BEIJING: China announced one of its lowest economic growth targets in years on Sunday (Mar 5), as the National People's Congress (NPC) kicked off its annual parliamentary session which is poised to implement the biggest government shake-up in recent years.
In an opening report, the Chinese government said it would aim for economic growth of "around 5 per cent" for the coming year - one of its lowest in decades.
China posted just 3 per cent growth last year, missing its stated target of around 5.5 per cent by a wide margin as the economy strained under the impact of strict COVID-19 containment policies and a real estate crisis.
In his work report, outgoing Premier Li Keqiang emphasised the need for economic stability and expanding consumption, setting a goal to create around 12 million urban jobs this year, up from last year's target of at least 11 million.
Li set a budget deficit target at 3 per cent of GDP, widening from a goal of around 2.8 per cent last year.
"We should give priority to the recovery and expansion of consumption," said Li, who spoke for just under an hour in a speech to open the parliament, which will run through Mar 13.
"The incomes of urban and rural residents should be boosted through multiple channels. We should stabilise spending on big-ticket items and promote recovery in consumption of consumer services," he said.
This year's growth target of around 5 per cent was at the low end of expectations, as policy sources had recently told Reuters a range as high as 6 per cent could be set. It is also below last year's target of about 5.5 per cent.
"While the official growth target has been lowered for the second consecutive year, which might be a disappointment to the market, we reckon investors (should) pay attention to the underlying growth momentum to gauge the recovery pace," said Zhou Hao, economist at Guotai Junan International.
COMBAT PREPAREDNESS, "PEACEFUL REUNIFICATION"
Li said China's armed forces should devote greater energy to training under combat conditions and boost combat preparedness, and the budget included a 7.2 per cent increase in defence spending this year, a slightly bigger increase than last year's budgeted 7.1 per cent rise and again exceeding expected GDP growth.
Beijing will spend 1.55 trillion yuan (US$225 billion) on its defence this year, according to a report by the Ministry of Finance published on the sidelines of the parliamentary session.
Beijing's military budget is the second-largest in the world after the United States and last year stood at 1.45 trillion yuan, though many overseas analysts say much more money is spent than the officially announced sums.
China's defence spending still pales in comparison with the United States, which has allotted more than US$800 billion for its military this year.
On Taiwan, Li struck a moderate tone, saying China should promote the peaceful development of cross-Strait relations and advance the process of China's "peaceful reunification", but also take resolute steps to oppose Taiwan independence.
Beijing faces a host of challenges including increasingly fraught relations with the United States and a worsening demographic outlook, with plunging birth rates and a population drop last year for the first time since the famine year of 1961.

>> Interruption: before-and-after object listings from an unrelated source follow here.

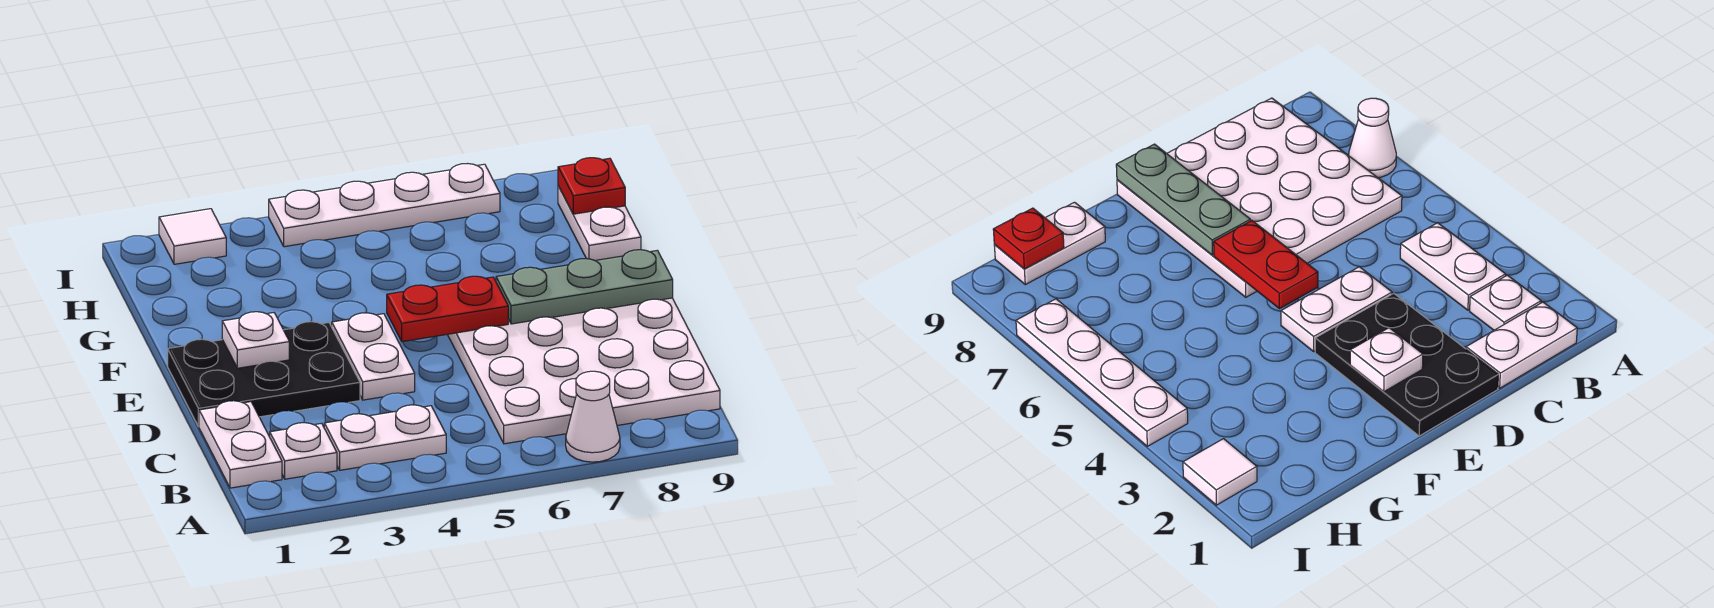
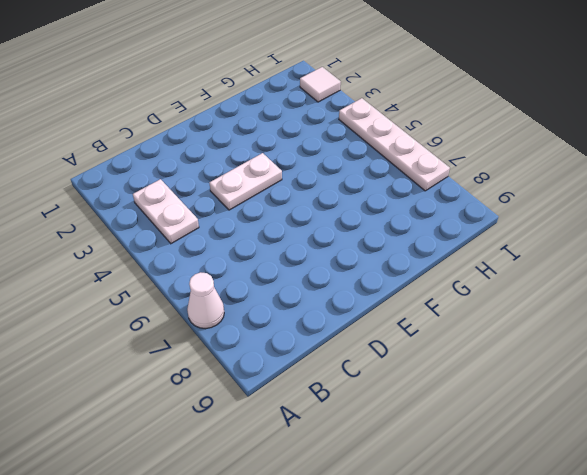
none -> white plate B1:C1 level 1
none -> white plate B2 level 1
none -> white plate B6:E9 level 1

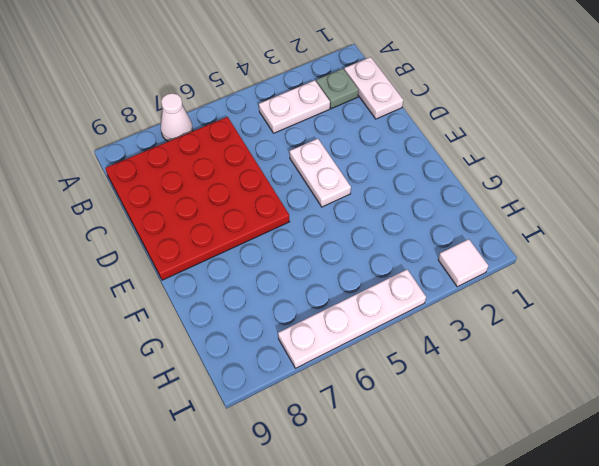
grey plate B2 level 1 -> white plate B2 level 1
red plate B6:E9 level 1 -> white plate B6:E9 level 1
none -> black plate D1:E3 level 1
none -> white plate G9:H9 level 1
none -> white plate E2 level 2

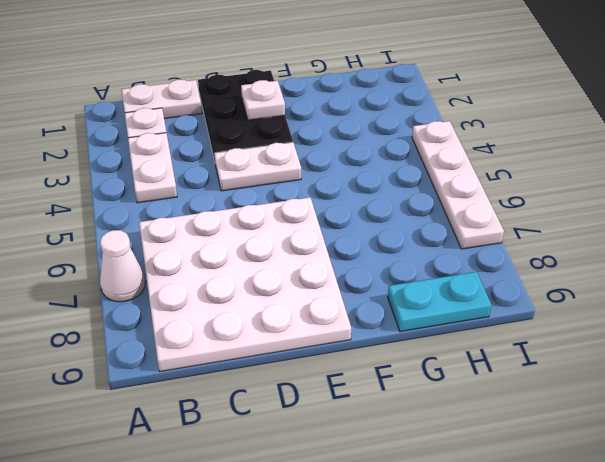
cyan plate G9:H9 level 1 -> white plate G9:H9 level 1
none -> white tile I2 level 1
none -> red plate E5:E6 level 2
none -> grey plate E7:E9 level 2

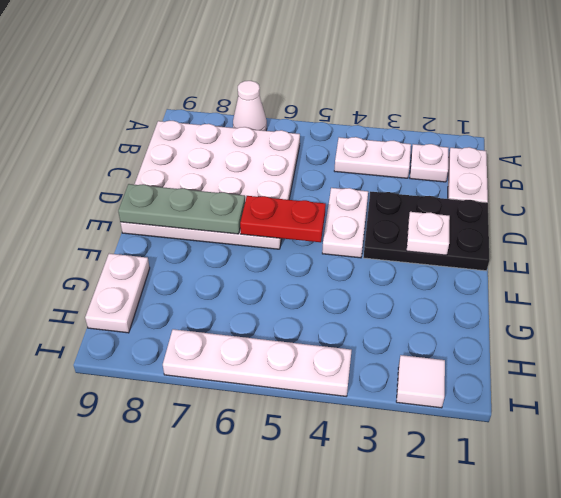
none -> red plate H9 level 2

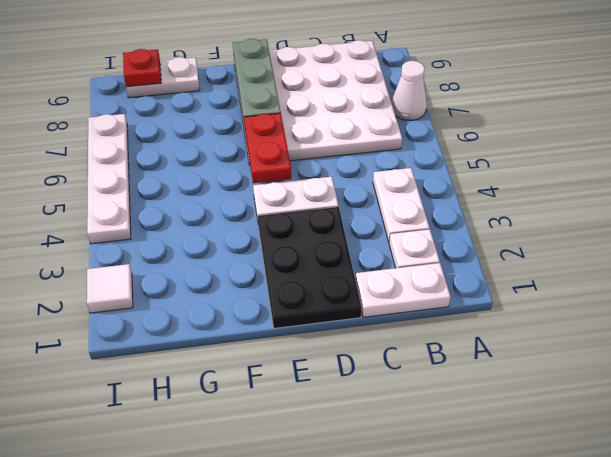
none -> white plate E2 level 2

China plans to lower the costs of childbirth, childcare and education and will actively respond to an ageing population and a decrease in fertility, the nation's state planner said in a work report released on Sunday.
SET TO RETIRE
Li and a slate of more reform-oriented economic policy officials are set to retire during the congress, making way for loyalists to President Xi Jinping, who further tightened his grip on power when he secured a precedent-breaking third leadership term at October's Communist Party Congress.
During the NPC, former Shanghai party chief Li Qiang, a longtime Xi ally, is expected to be confirmed as premier, tasked with reinvigorating the world's second-largest economy.
The parliament will also discuss Xi's plans for an "intensive" and "wide-ranging" reorganisation of state and Communist Party entities, state media reported on Tuesday, with analysts expecting a further deepening of Communist Party penetration of state bodies.
The NPC opened on a smoggy day amid tight security in the Chinese capital, with 2,948 delegates gathered in the cavernous Great Hall of the People on the west side of Tiananmen Square.
It is the first NPC meeting since China abruptly dropped its zero-COVID policy in December, following rare nationwide protests.
Xi enjoys a "pretty strong" position at the top of the party that makes him virtually unchallengeable, Alfred Muluan Wu, an associate professor at the National University of Singapore's Lee Kuan Yew School of Public Policy, told AFP.
Steve Tsang, director of the SOAS China Institute at the University of London, said Xi now had an opportunity to flaunt his response to the pressure created by last year's unrest.
"He acted decisively when the protests included calls for him and the CCP to step down. He quashed them and removed the basic cause," he told AFP.